To-do item →
Select the lines below containing the word "center".

- - - - -

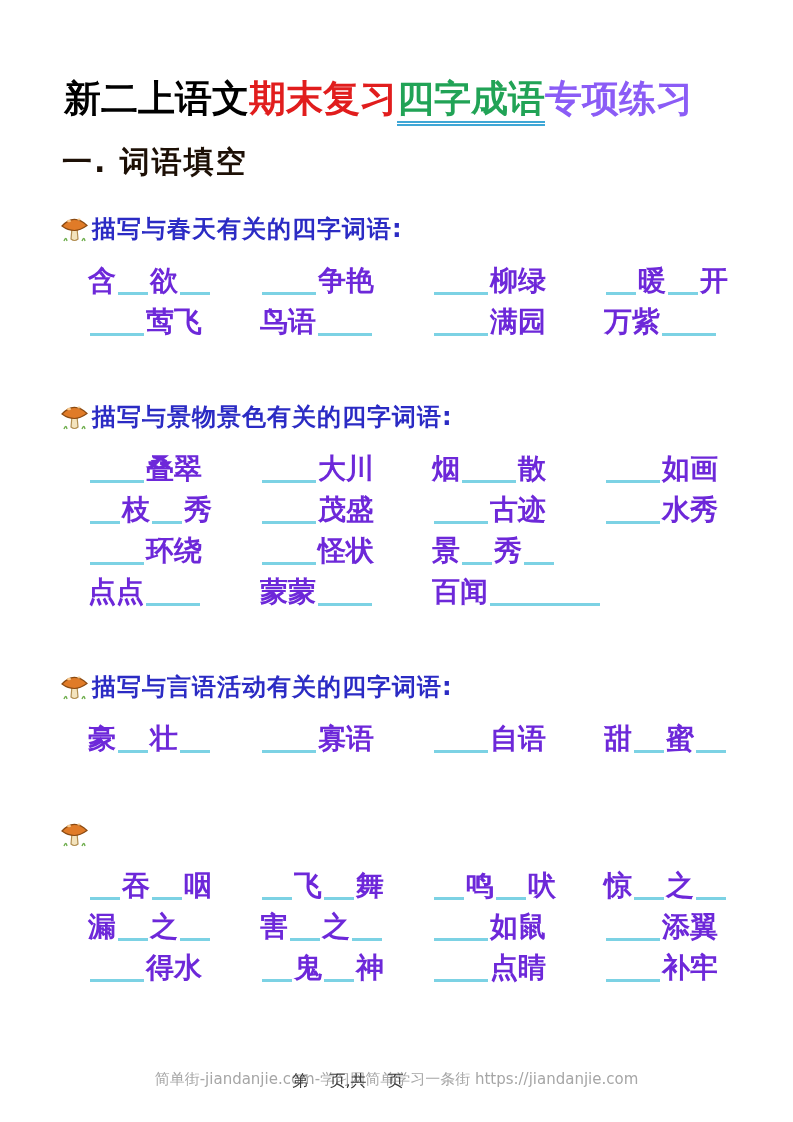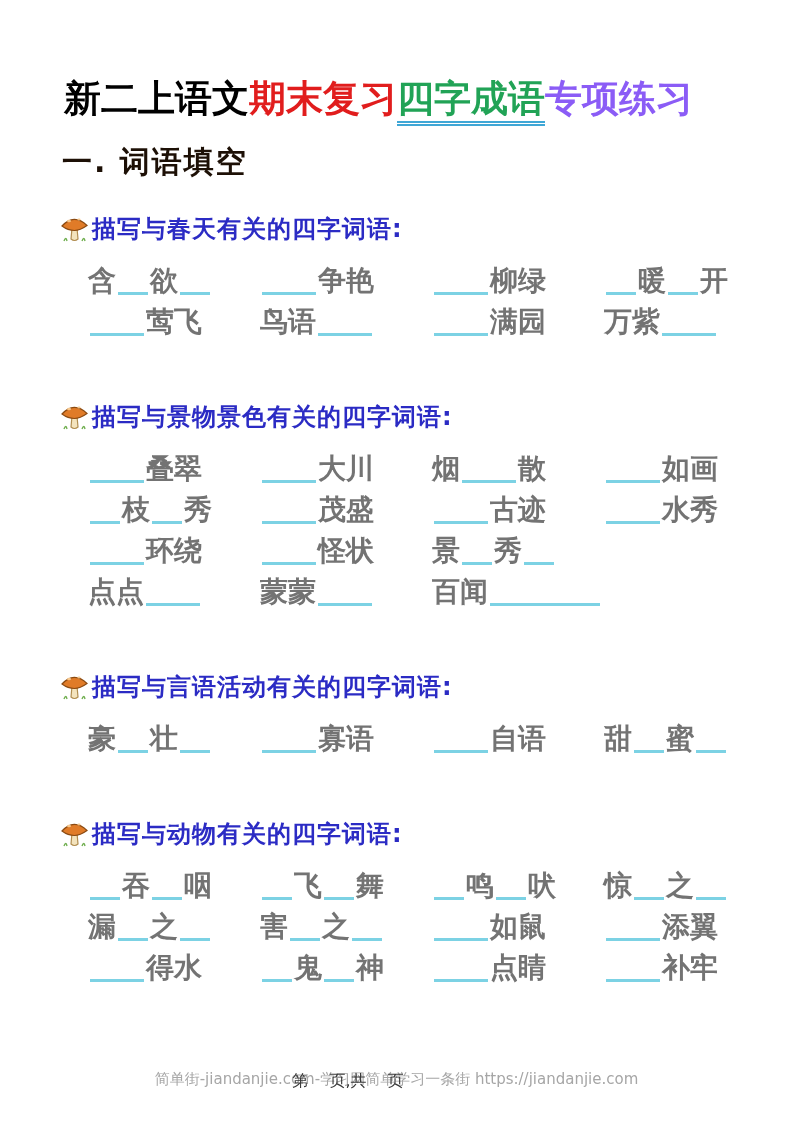--- a/index.html
+++ b/index.html
@@ -46,21 +46,21 @@
   .rows{margin:14px 0 0 30px;}
   .row{
     display:grid;
     grid-template-columns:172px 172px 172px auto;
     align-items:baseline;
     height:41px;
   }
   .cell{
     font-size:28px;
     font-weight:700;
-    color:#737373;
+    color:#6d28d9;
     white-space:nowrap;
   }
   .blank{
     display:inline-block;
     height:1em;
     border-bottom:3px solid var(--blank-cyan,#7cd2e4);
     vertical-align:-5px;
     margin:0 2px;
   }
   .blank.w1{width:30px;}
@@ -178,21 +178,20 @@
       </section>
       <section class="section">
         <div class="sec-title">
           <span class="icon"><svg viewBox="0 0 32 34" width="32" height="34">
               <path d="M14 16 L13 27 Q16.5 30 20 27 L19 16 Z" fill="#f3e3bd" stroke="#b08c4f" stroke-width="1.2"></path>
               <path d="M4 14 Q16 1 29 13.5 Q22 18.5 16.5 18.5 Q10 18.5 4 14 Z" fill="#e07b28" stroke="#8a4a12" stroke-width="1.2"></path>
               <ellipse cx="11" cy="9" rx="2" ry="1.3" fill="#f6c78d"></ellipse>
               <ellipse cx="21" cy="7.5" rx="1.6" ry="1.1" fill="#f6c78d"></ellipse>
               <path d="M6 29 Q8 24 9 29 M24 29 Q26 24 27 29" stroke="#6fae4e" stroke-width="1.4" fill="none"></path>
             </svg></span>
-          <span>描写与动物有关的四字词语:</span>
         </div>
         <div class="rows">
           <div class="row">
             <div class="cell"><span class="blank w1"></span><span>吞</span><span class="blank w1"></span><span>咽</span></div>
             <div class="cell"><span class="blank w1"></span><span>飞</span><span class="blank w1"></span><span>舞</span></div>
             <div class="cell"><span class="blank w1"></span><span>鸣</span><span class="blank w1"></span><span>吠</span></div>
             <div class="cell"><span>惊</span><span class="blank w1"></span><span>之</span><span class="blank w1"></span></div>
           </div>
           <div class="row">
             <div class="cell"><span>漏</span><span class="blank w1"></span><span>之</span><span class="blank w1"></span></div>

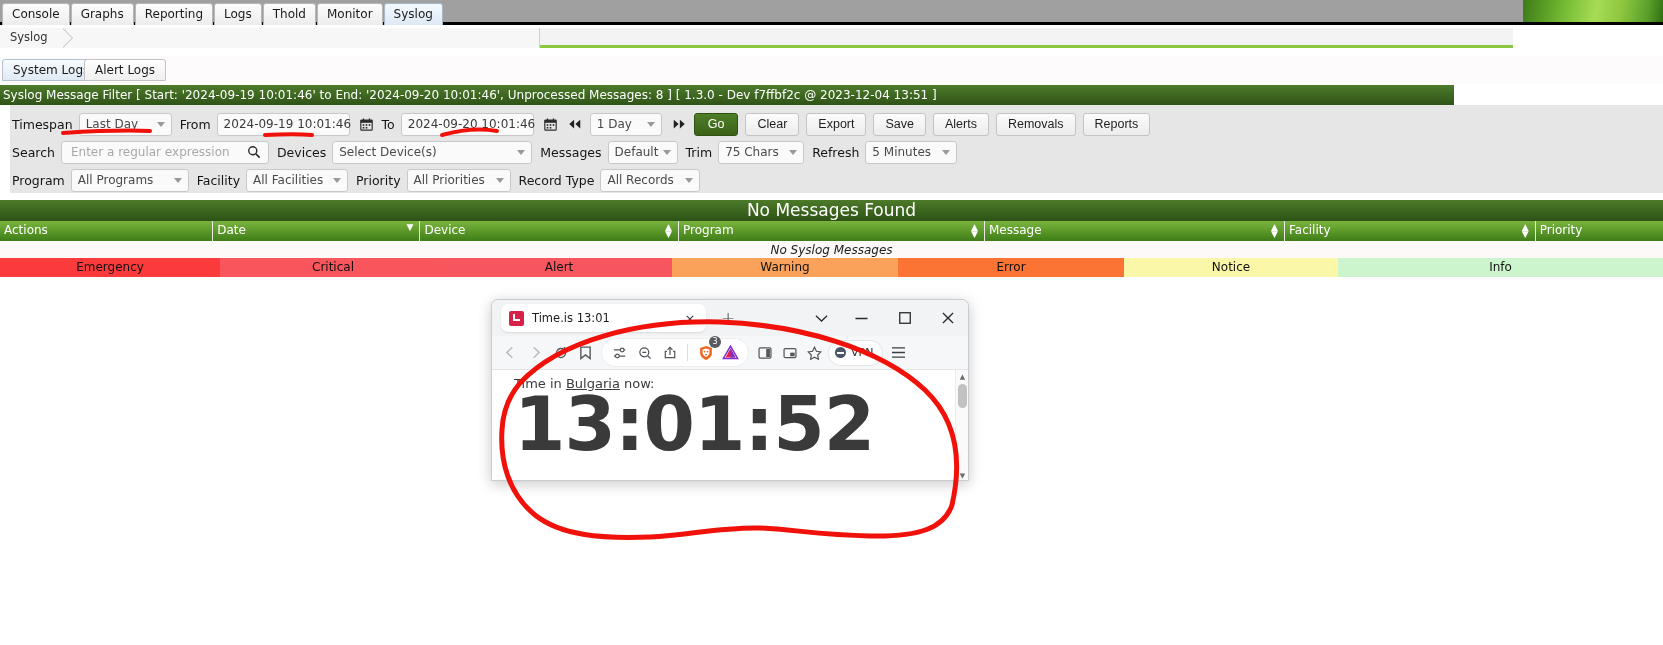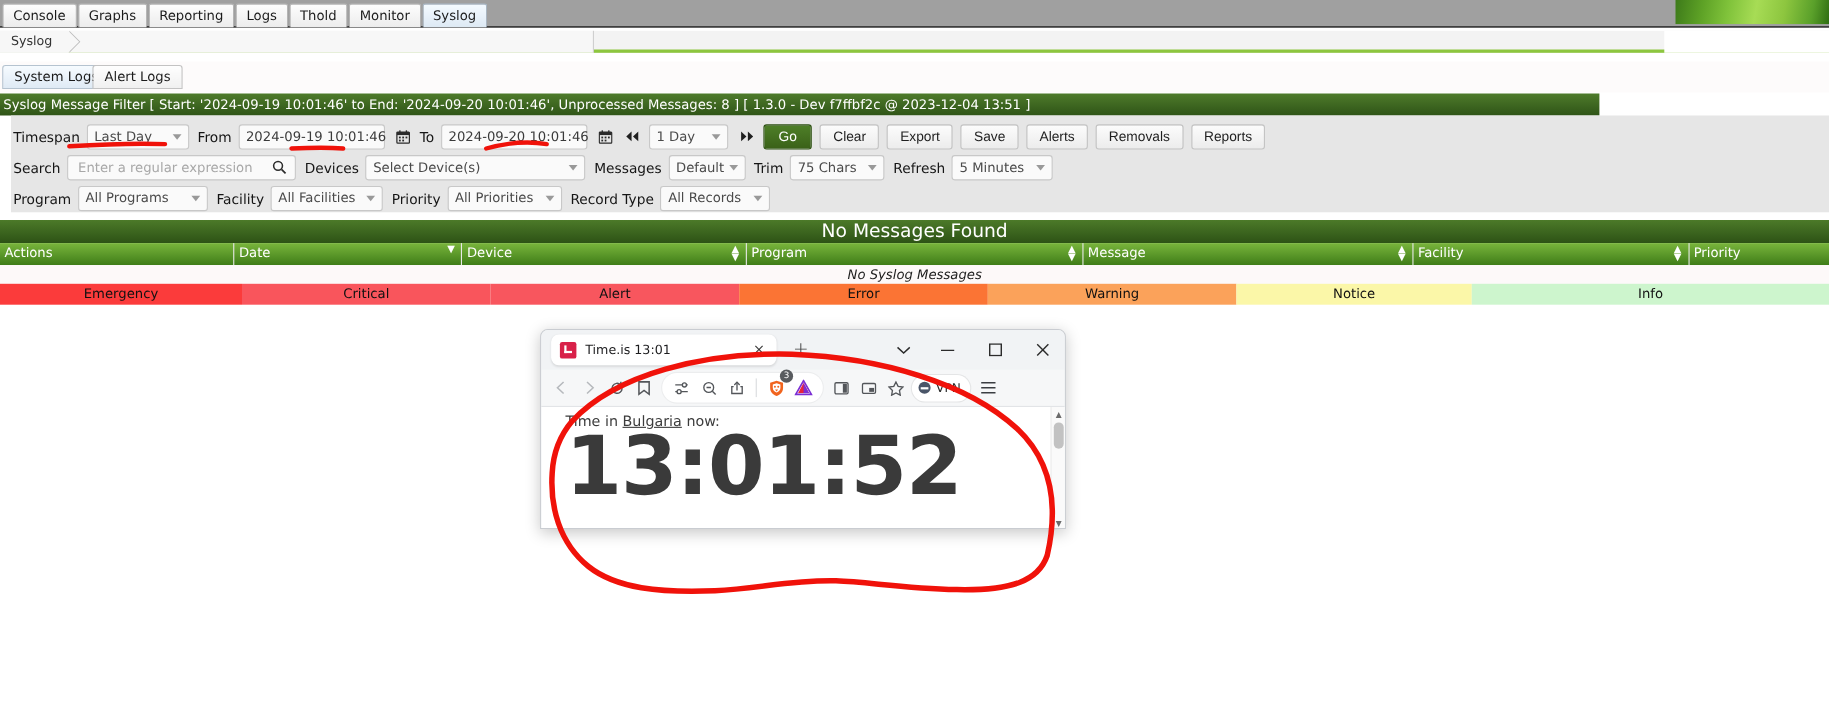--- a/index.html
+++ b/index.html
@@ -11,21 +11,21 @@
     font-family: "DejaVu Sans", "Liberation Sans", sans-serif;
     font-size: 12px;
     color: #222;
   }
   #root { position: relative; width: 1663px; height: 645px; }
 
   
   .topnav {
     position: absolute; left: 0; top: 0; width: 1663px; height: 25px;
     background: #a0a0a0;
-    border-bottom: 1px solid #000000;
+    border-bottom: 3px solid #000000;
   }
   .topnav-tabs { display: flex; align-items: flex-end; height: 25px; padding-left: 2px; }
   .nav-tab {
     height: 22px; line-height: 21px;
     padding: 0 9px;
     margin-right: 1px;
     font-size: 12px;
     color: #1b1b1b;
     background: linear-gradient(#fdfdfd, #ececec);
     border: 1px solid #b6b6b6;
@@ -604,22 +604,22 @@
       <span>Priority</span>
     </div>
   </div>
 
   <div class="norows">No Syslog Messages</div>
 
   <div class="legend">
     <div class="legend-cell" style="width:220px;background:#fb3b3b;">Emergency</div>
     <div class="legend-cell" style="width:226px;background:#f9555c;">Critical</div>
     <div class="legend-cell" style="width:226px;background:#f8565e;">Alert</div>
+    <div class="legend-cell" style="width:226px;background:#fba25a;">Warning</div>
     <div class="legend-cell" style="width:226px;background:#fb7434;">Error</div>
-    <div class="legend-cell" style="width:226px;background:#fba25a;">Warning</div>
     <div class="legend-cell" style="width:214px;background:#fbf7a8;">Notice</div>
     <div class="legend-cell" style="width:325px;background:#cdf5cd;">Info</div>
   </div>
 
   <div class="browser">
 
     <div class="tabstrip">
       <div class="btab">
         <span class="favicon"></span>
         <span class="btab-title">Time.is 13:01</span>

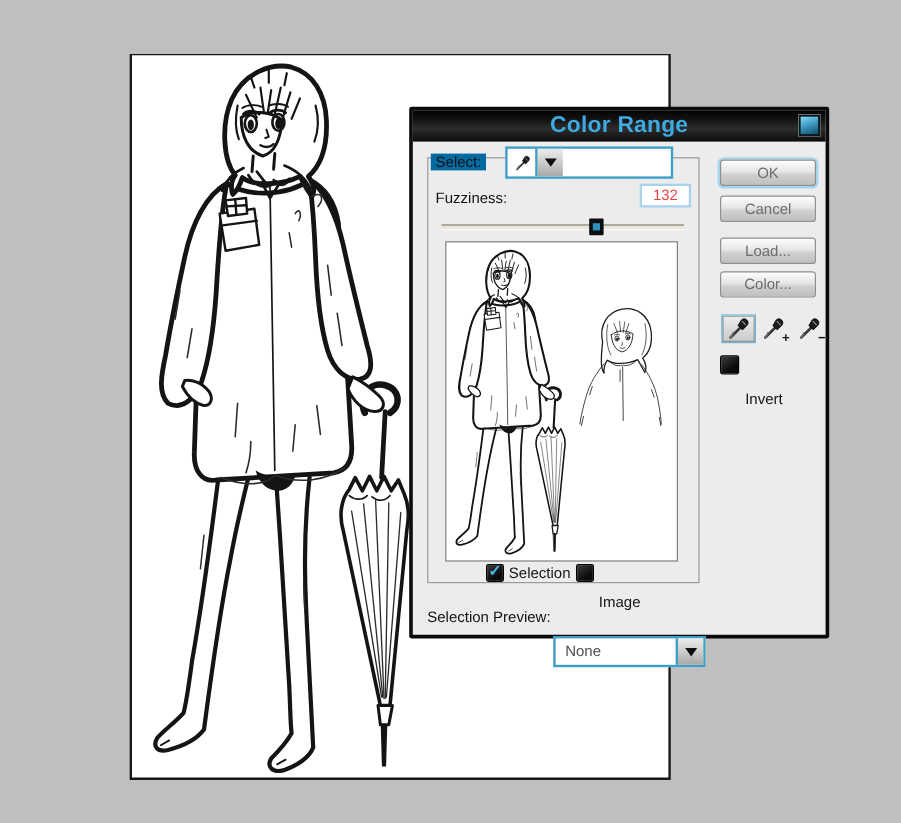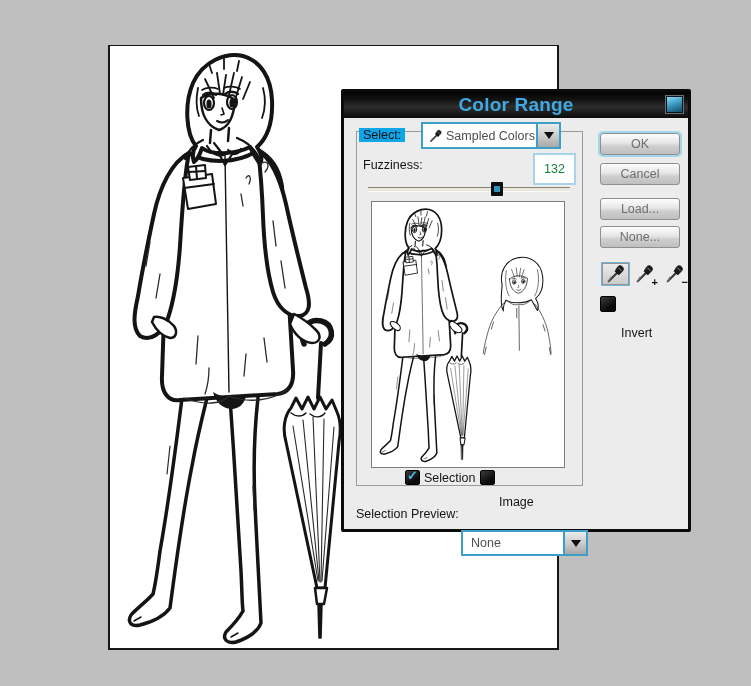--- a/index.html
+++ b/index.html
@@ -36,39 +36,39 @@
     background:linear-gradient(160deg,#8edcf6 0%,#3f9cc4 45%,#0f4a66 100%);
     border:1px solid #02161f;box-shadow:0 0 0 1px #6e6e6e;
     box-sizing:border-box;cursor:pointer;
   }
   .dlgbody{position:relative;width:344px;height:411px;font-size:12.5px;color:#111;}
   .groupbox{
     position:absolute;left:12px;top:13px;width:227px;height:355px;
     border:1px solid #9a9a9a;box-sizing:border-box;
   }
   .lbl{position:absolute;white-space:nowrap;color:#141414;}
-  .lbl.onborder{background:#0ea5e9;padding:0 4px;}
+  .lbl.onborder{background:#0369a1;padding:0 4px;}
   
   .combo{
     position:absolute;display:flex;align-items:stretch;background:#ffffff;
     border:2px solid #3d9fc7;box-sizing:border-box;cursor:pointer;
   }
   .combo .cicon{display:flex;align-items:center;padding:0 3px 0 6px;}
   .combo .ctext{flex:1;display:flex;align-items:center;color:#4f4f4f;overflow:hidden;}
   .combo .carrow{
     width:21px;border-left:2px solid #3d9fc7;
     background:linear-gradient(180deg,#ececec 0%,#c9c9c9 55%,#a8a8a8 100%);
     display:flex;align-items:center;justify-content:center;
   }
   .tri{width:0;height:0;border-left:5px solid transparent;border-right:5px solid transparent;border-top:7px solid #0d0d0d;}
   
   .numfield{
-    position:absolute;left:189px;top:35px;width:43px;height:32px;
+    position:absolute;left:189px;top:35px;width:43px;height:20px;
     border:2px solid #a9d3e8;background:#fff;box-sizing:border-box;
-    display:flex;align-items:center;justify-content:center;color:#15803d;
+    display:flex;align-items:center;justify-content:center;color:#ef4444;
   }
   
   .slider{
     position:absolute;left:24px;top:69px;width:202px;height:3px;
     background:#e9e7dd;border-top:1px solid #86836f;border-bottom:1px solid #fbfbf8;
   }
   .slider .handle{
     position:absolute;top:-6px;width:12px;height:14px;background:#0d0d0d;
     border-radius:1px;cursor:pointer;
   }
@@ -271,21 +271,20 @@
     <div class="groupbox"></div>
 
     <span class="lbl onborder" style="left:15px;top:10px;">Select:</span>
 
     <div class="combo" style="left:77px;top:4px;width:140px;height:27px;">
       <span class="cicon">
         <svg width="14" height="14" viewBox="0 0 22 22">
             <use href="#dropper-glyph"></use>
           </svg>
       </span>
-      <span class="ctext">Sampled Colors</span>
       <span class="carrow">
         <span class="tri"></span>
       </span>
     </div>
 
     <span class="lbl" style="left:19px;top:40px;text-align:right;">Fuzziness:</span>
     <div class="numfield">
       <span>132</span>
     </div>
 
@@ -315,21 +314,21 @@
         <span class="ctext" style="padding-left:8px;">None</span>
         <span class="carrow">
           <span class="tri"></span>
         </span>
       </div>
     </div>
 
     <button class="pbtn focused" style="top:15px;text-align:center;">OK</button>
     <button class="pbtn" style="top:45px;">Cancel</button>
     <button class="pbtn" style="top:80px;">Load...</button>
-    <button class="pbtn" style="top:108px;">None...</button>
+    <button class="pbtn" style="top:108px;">Color...</button>
 
     <div class="dropperbox">
       <svg width="20" height="20" viewBox="0 0 22 22">
         <use href="#dropper-glyph"></use>
       </svg>
     </div>
     <div class="dropper" style="left:291px;top:146px;">
       <svg width="20" height="20" viewBox="0 0 22 22">
         <use href="#dropper-glyph"></use>
       </svg>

- - - - -

Result of the task →
   .combo .cicon{display:flex;align-items:center;padding:0 3px 0 6px;}
   .combo .ctext{flex:1;display:flex;align-items:center;color:#4f4f4f;overflow:hidden;}
     display:flex;align-items:center;justify-content:center;
-    display:flex;align-items:center;justify-content:center;color:#15803d;
+    display:flex;align-items:center;justify-content:center;color:#ef4444;
     <button class="pbtn focused" style="top:15px;text-align:center;">OK</button>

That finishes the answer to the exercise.